The Requiem begins with the discord of the tritone – the two most musically distant notes in Western music – whispered in by the main orchestra and choir. This is a musical theme that forms the foundation of the entire work, its dissonance and subsequent resolution a parallel for the horror of war and the final peace of death. In the opening Requiem Aeternam, the full orchestra and choir, along with the second orchestra and soloists, and the organ and boys’ choir, are juxtaposed against each other, but never sound together. In fact, the separation of these elements within the Requiem persists until the closing of the whole work, with the entirety of the massive orchestral body coming together for the In Paradisum, before dissolving into a final Requiem Aeternam, and Britten’s own touch – the final words of the Requiem, sung to the same terrible discord as the opening, and resolving only to a perfect chord on the last note, are Requiescant in Pace – Rest in Peace.

Throughout the work, we are taken on a trip of sadness, horror, rage and joy, with the monumental climax of the Libera Me shuddering the very foundations of the church in which it was first performed. Yet by far the most chilling, shivering and touching aspect of the War Requiem is the poetry of Wilfred Owen, interspersed between the major sections of the Requiem and accompanied by the sparseness of a chamber orchestra:

What passing-bells for these who die as cattle?

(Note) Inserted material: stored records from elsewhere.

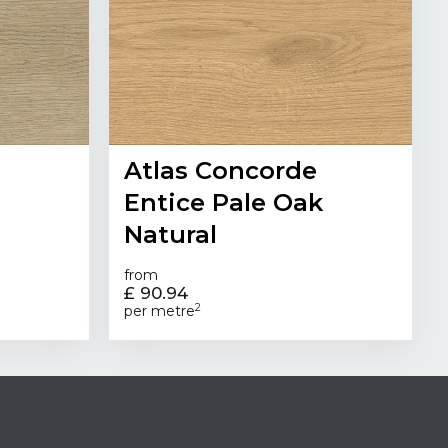
Atlas Concorde
Entice Pale Oak
Natural
from
£ 90.94
2
per metre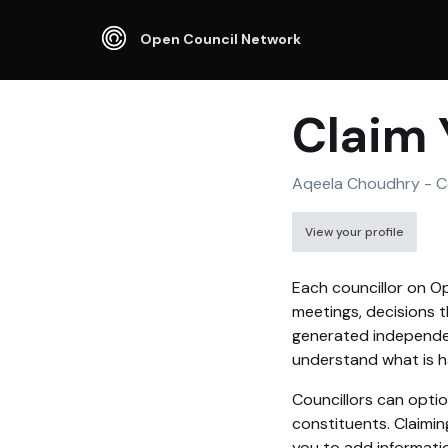
Open Council Network
Claim 
Aqeela Choudhry - Co
View your profile
Each councillor on Op
meetings, decisions t
generated independen
understand what is ha
Councillors can optio
constituents. Claimin
you to add informati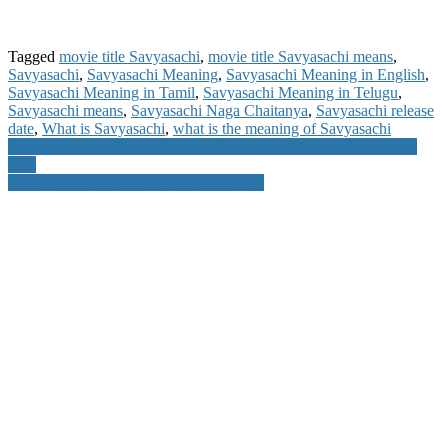
Tagged
movie title Savyasachi
,
movie title Savyasachi means
,
Savyasachi
,
Savyasachi Meaning
,
Savyasachi Meaning in English
,
Savyasachi Meaning in Tamil
,
Savyasachi Meaning in Telugu
,
Savyasachi means
,
Savyasachi Naga Chaitanya
,
Savyasachi release
date
,
What is Savyasachi
,
what is the meaning of Savyasachi
Post
How to Order Citibank Cheque Book Online and on Citi Mobile
App
navigation
Hyderabad Metro Rail Routes and Stops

Only the monstrous anger of the guns.

Only the stuttering rifles’ rapid rattle

Can patter out their hasty orisons.

No mockeries now for them; no prayers nor bells;

Nor any voice of mourning save the choirs, –

The shrill, demented choirs of wailing shells;

And bugles calling for them from sad shires.

What candles may be held to speed them all?

Not in the hands of boys but in their eyes

Shall shine the holy glimmers of goodbyes.

The pallor of girls’ brows shall be their pall;

Their flowers the tenderness of patient minds

And each slow dusk a drawing-down of blinds.